U.S. v. Hood, 47 M.J. at 97
In applying this test, we have compared the information in Appellant’s letters with counsel’s clemency petition and we have weighed all of the submitted information against the backdrop of the facts of record to determine whether consideration of the new information raises a reasonable probability of more favorable action by the convening authority. In this regard, the record establishes that Appellant was convicted of stealing approximately $63,000 in Coast Guard Mutual Assistance funds over a period of several years. These offenses were committed while he was administering those funds directly for the District Commander, whose signature he forged in carrying out some of the thefts. During the period Appellant was committing these crimes, he was also having an extra-marital affair with a young woman who was his subordinate petty officer when [838]*838the relationship commenced. At some point, Appellant left his wife and two children for this other person, who, at the time of trial, was pregnant with Appellant’s child.
Appellant talks in his letters about the need of his two families for his presence and financial assistance. He claims to have gained new insights into the seriousness of his actions and expresses remorse, but he only talks in general terms of the bad decisions or mistakes he made, and a lifestyle and attitudes for which he is now sorry. While professing concern for his former wife, children, and the mother of his latest child, his words and tone reflect a preoccupation with himself and his perceived needs, particularly his desire to be released from confinement.
In contrast, the defense counsel’s timely petition for clemency to the convening authority sets out in straightforward terms the fact that Appellant has spent half of his 35 years serving the Coast Guard, that by virtue of his conviction and dishonorable discharge he has lost the benefit of those years, and must now start his life over again with the stigma of convictions for theft and forgery. He goes on to explain that Appellant’s deep remorse for his crimes has left him virtually unable to function to the point that he frequently considers suicide rather than face the rest of his life. In a plea for clemency to give Appellant some hope that he can begin to rebuild his life and become a productive member of society, counsel asks the convening authority to suspend all confinement over two years, rather than the four years called for by the pretrial agreement.

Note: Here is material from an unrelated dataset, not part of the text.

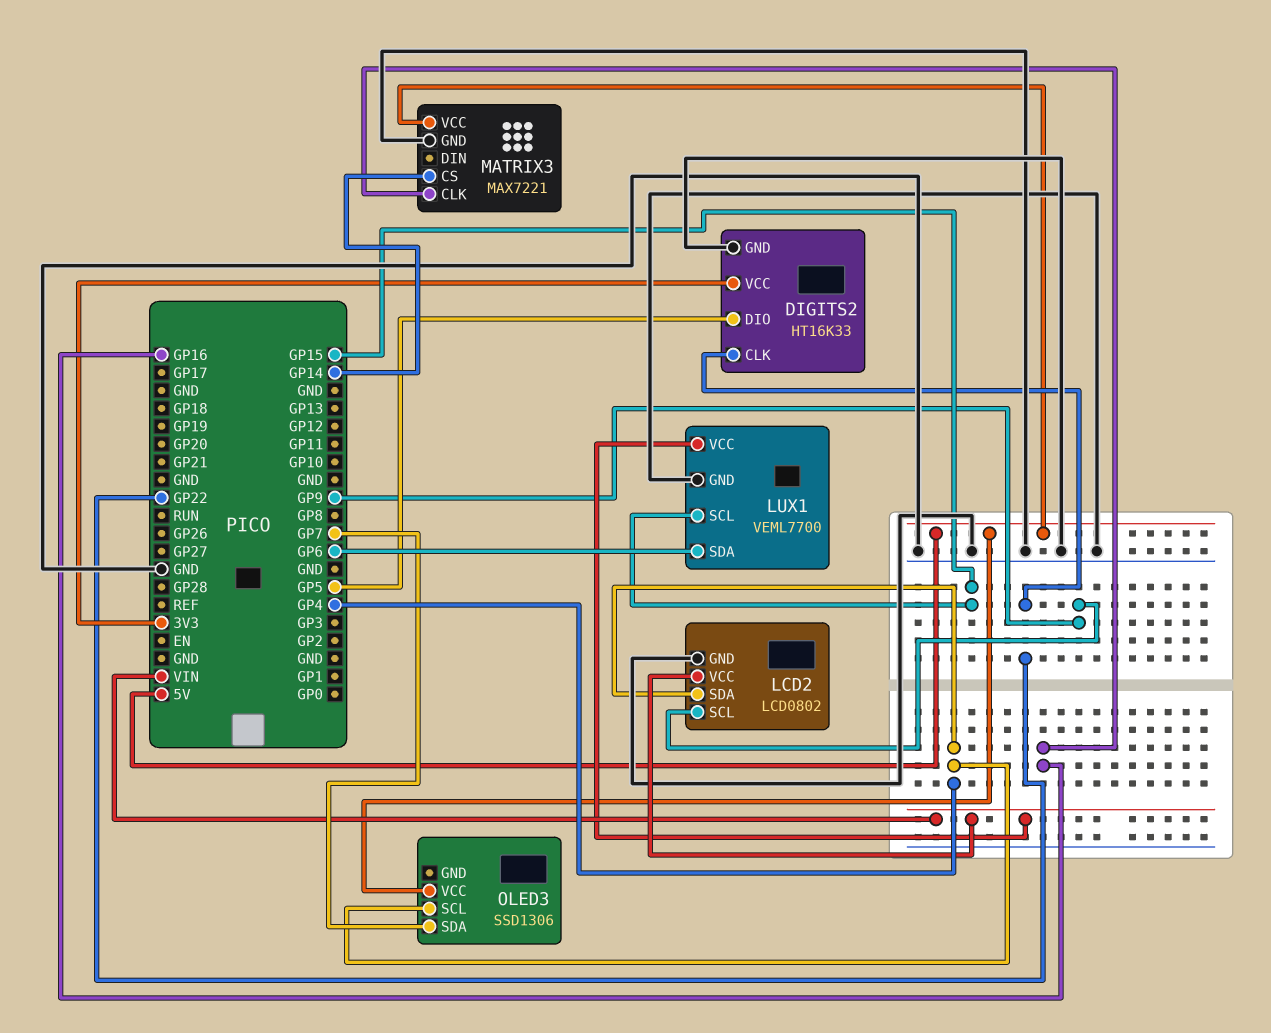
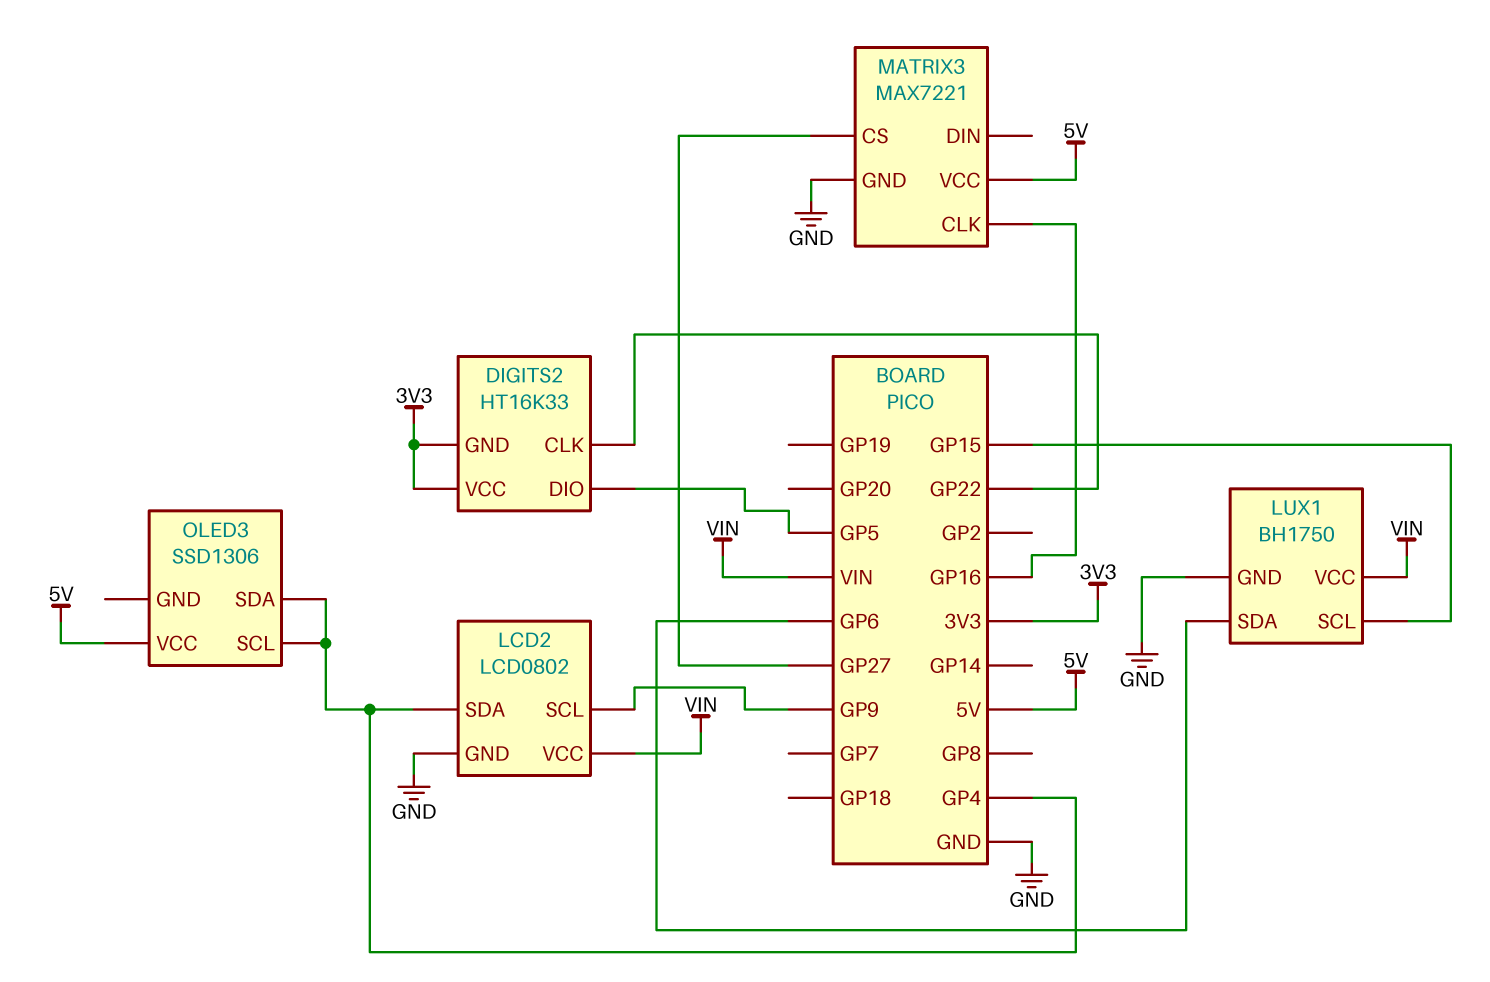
DIGITS2 pin GND: GND -> 3V3
LUX1: VEML7700 -> BH1750
MATRIX3 pin CS: GP14 -> GP27
OLED3 pin SDA: GP7 -> GP4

When we weigh the matters raised in Appellant’s letters, along with the clemency petition submitted by counsel, and the facts of this ease, we find that Appellant has not shown a reasonable probability of more favorable action by the convening authority. Accordingly, whether we treat Appellant’s letters as relevant evidence or not, he has failed to meet his burden of showing prejudice. The required showing of prejudice not having been met, the assignment of error is rejected.
Conclusion
We have determined that the findings and sentence are correct in law and fact and on the basis of the entire record should be approved. Accordingly, the findings and sentence approved and partially suspended below are affirmed. Collection of any forfeitures pursuant to Article 58b, UCMJ, and any reduction in pay grade prior to the date of the convening authority’s action pursuant to Article 57(a)(1), UCMJ, are hereby declared illegal. Any forfeitures already collected from Appellant and any pay and allowances withheld because of the illegal reduction in grade will be restored.
Judges WESTON and McCLELLAND concur.